Portable devices play an essential role where edge computing is necessary and mobility is required (e.g., robots in agriculture within remote-sensing applications). With the increasing applications of deep neural networks (DNNs) and accelerators for edge devices, several methods and applications have been proposed for simultaneous crop and weed detection. Although preliminary studies have investigated the performance of inference time for semantic segmentation of crops and weeds in edge devices, performance degradation has not been evaluated in detail when the required optimization is applied to the model for operation in such edge devices. This paper investigates the relationship between model tuning hyperparameters to improve inference time and its effect on segmentation performance. The study was conducted using semantic segmentation model DeeplabV3 with a MobileNet backbone. Different datasets (Cityscapes, PASCAL and ADE20K) were analyzed for a transfer learning strategy. The results show that, when using a model hyperparameter depth multiplier (DM) of 0.5 and the TensorRT framework, segmentation performance mean intersection over union (mIOU) decreased by 14.7% compared to that of a DM of 1.0 and no TensorRT. However, inference time accelerated dramatically by a factor of 14.8. At an image resolution of 1296×966, segmentation performance of 64% mIOU and inference of 5.9 frames per second (FPS) was achieved in Jetson Nano’s device.

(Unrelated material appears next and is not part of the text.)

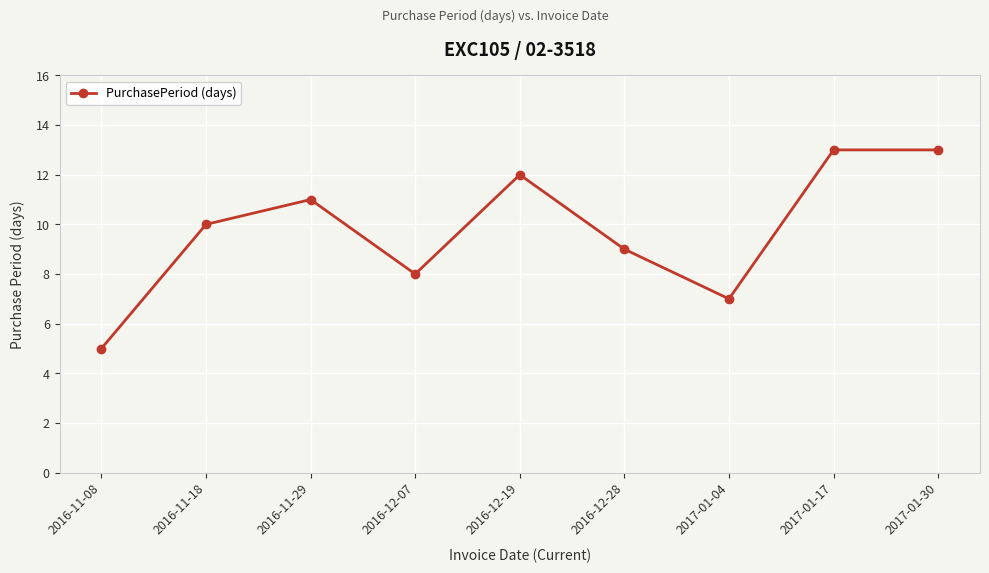

Which has a higher value, 2017-01-30 or 2017-01-04?

2017-01-30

With an input image resolution of 513×513, and hyperparameters output stride OS = 32 and DM = 0.5, an inference time of 0.04 s was achieved resulting in 25 FPS. The results presented in this paper provide a deeper insight into how the performance of the semantic segmentation model of crops and weeds degrades when optimization is applied to adapt the model to run on edge devices. Lastly, an application is described for the semantic segmentation of weeds embedded in the edge device (Jetson Nano) and integrated with the robotic orchard. The results show good spraying accuracy and feasibility of the method.